Working from home via video-link meant the computer screen became the new seminar room for both students and lecturers.

Universities all across the world are being challenged by the same problems.

For foreign students, as cases spiked globally, international flights were grounded and borders closed. It became difficult or impossible for students to enter the country in which they had registered to study.

Malaysia is one of the most popular higher education destinations in Asia. It is home to several prestigious private universities as well as internationally ranked public universities.

Students from around the world come to this country in search of good academic qualifications, and for many years universities have prospered on the fees they received from their international students, who are charged twice as much in tuition fees as Malaysians.

The steady flow of international students prior to the pandemic was a major reason why higher institutions flourished for years.

But now Covid-19 is pulling the rug out from under much of this.

Public universities are mainly funded by the government, but private colleges and universities do not have that luxury and are being forced to find new ways to make money.

Nik Safiah Abdul Karim, a former lecturer at Universiti Malaya, tells MalaysiaNow that the rapid growth of higher education Malaysia experienced before is now part of the problem.

“The expansion of higher education in this country has been too fast to produce satisfactory results,” she says. “I also believe that there has been too much outside interference in the field of education.”

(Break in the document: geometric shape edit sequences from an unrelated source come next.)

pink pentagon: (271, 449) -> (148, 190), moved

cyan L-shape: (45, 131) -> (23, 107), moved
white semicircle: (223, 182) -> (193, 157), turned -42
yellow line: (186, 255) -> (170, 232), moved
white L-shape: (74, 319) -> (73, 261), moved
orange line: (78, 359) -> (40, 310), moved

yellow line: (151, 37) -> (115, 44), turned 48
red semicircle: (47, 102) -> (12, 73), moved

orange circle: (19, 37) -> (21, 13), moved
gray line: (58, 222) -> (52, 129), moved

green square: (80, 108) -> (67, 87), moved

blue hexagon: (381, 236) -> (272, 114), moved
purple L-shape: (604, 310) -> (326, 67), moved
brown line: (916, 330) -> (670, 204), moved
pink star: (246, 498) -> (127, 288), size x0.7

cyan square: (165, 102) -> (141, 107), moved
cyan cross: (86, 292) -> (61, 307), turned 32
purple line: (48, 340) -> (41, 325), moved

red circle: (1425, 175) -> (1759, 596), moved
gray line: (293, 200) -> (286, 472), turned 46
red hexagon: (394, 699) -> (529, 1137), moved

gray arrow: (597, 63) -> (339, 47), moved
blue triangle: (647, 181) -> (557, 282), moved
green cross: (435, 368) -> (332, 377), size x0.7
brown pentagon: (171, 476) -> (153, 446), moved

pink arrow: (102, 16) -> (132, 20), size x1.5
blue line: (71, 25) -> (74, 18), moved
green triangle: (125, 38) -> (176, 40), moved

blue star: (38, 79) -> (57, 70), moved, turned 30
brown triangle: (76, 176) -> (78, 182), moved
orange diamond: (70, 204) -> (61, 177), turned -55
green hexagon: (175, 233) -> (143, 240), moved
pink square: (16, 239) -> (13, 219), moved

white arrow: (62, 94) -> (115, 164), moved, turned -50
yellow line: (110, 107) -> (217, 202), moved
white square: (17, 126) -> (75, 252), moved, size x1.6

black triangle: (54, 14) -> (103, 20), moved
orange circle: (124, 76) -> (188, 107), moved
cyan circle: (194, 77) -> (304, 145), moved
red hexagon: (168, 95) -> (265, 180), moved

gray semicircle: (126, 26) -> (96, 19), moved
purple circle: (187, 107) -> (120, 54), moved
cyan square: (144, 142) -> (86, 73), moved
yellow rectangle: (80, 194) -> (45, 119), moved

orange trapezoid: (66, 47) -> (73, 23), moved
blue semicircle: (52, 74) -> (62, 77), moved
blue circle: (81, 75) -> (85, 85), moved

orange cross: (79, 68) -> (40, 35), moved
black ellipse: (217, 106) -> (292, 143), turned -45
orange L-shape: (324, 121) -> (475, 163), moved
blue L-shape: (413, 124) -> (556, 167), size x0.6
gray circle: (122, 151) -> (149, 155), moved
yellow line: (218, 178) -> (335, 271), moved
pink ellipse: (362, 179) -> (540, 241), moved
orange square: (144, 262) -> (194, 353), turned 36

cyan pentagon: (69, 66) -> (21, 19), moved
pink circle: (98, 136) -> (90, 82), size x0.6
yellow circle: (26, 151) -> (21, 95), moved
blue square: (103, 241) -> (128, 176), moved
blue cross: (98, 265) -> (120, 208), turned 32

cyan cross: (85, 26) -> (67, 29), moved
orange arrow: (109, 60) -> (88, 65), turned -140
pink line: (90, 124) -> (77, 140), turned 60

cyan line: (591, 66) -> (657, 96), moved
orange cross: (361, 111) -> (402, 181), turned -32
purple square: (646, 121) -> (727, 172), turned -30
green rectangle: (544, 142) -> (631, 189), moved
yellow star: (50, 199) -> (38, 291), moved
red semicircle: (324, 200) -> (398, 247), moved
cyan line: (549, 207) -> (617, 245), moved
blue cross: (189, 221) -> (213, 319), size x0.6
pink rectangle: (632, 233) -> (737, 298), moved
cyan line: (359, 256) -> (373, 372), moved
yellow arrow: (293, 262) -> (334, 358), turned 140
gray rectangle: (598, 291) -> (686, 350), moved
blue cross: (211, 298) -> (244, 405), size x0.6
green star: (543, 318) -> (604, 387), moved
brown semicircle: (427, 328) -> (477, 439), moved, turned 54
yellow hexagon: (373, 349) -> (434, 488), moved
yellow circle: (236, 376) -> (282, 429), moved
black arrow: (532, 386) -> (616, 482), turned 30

She maintains that unsatisfactory academic results have weakened faith in the ability of universities to boost growth. People are questioning the quality not only of the graduates but also the teaching staff, the research facilities, and the suitability of courses to the needs of the country.

The vice-chancellor of Asia e University, Hassan Said, says there are other ways universities can cope and even improve their product during the pandemic.

“Universities can still enrol foreign students but they must facilitate their studies by means of an e-learning environment,” he tells MalaysiaNow. “They could start using a blended learning approach by offering courses with non-laboratory-based programmes via e-learning.”

Hassan also has answers to the problem of earlier rapid expansion and poor productivity.

“Shorter courses are needed, as companies want to reskill their staff in order to meet new job requirements. Innovations are required to move products to a new value chain, which requires high-level research and developments by the universities,” he says.

The future of Malaysian universities is hard to predict. While public universities are expected to survive, some private universities – especially smaller ones – may go out of business due to lack of funding.

Hassan says the future of universities could go either way. “If they start to adopt technology for the new learning requirements, optimise costs, bring new skill sets into their organisations and introduce new programmes for the new jobs this pandemic is creating, they will thrive.”

But for Nik Safiah, it’s too soon to predict the future of Malaysian universities.

Instead, she suggests developing digital learning, readjusting the structure of universities and ensuring a balance between e-learning and face-to-face communication.

“I don’t see the immediate closing down of major public universities in this country. Neither do I expect the emergence of new institutions until we have recovered from the effects of Covid-19,” she tells MalaysiaNow.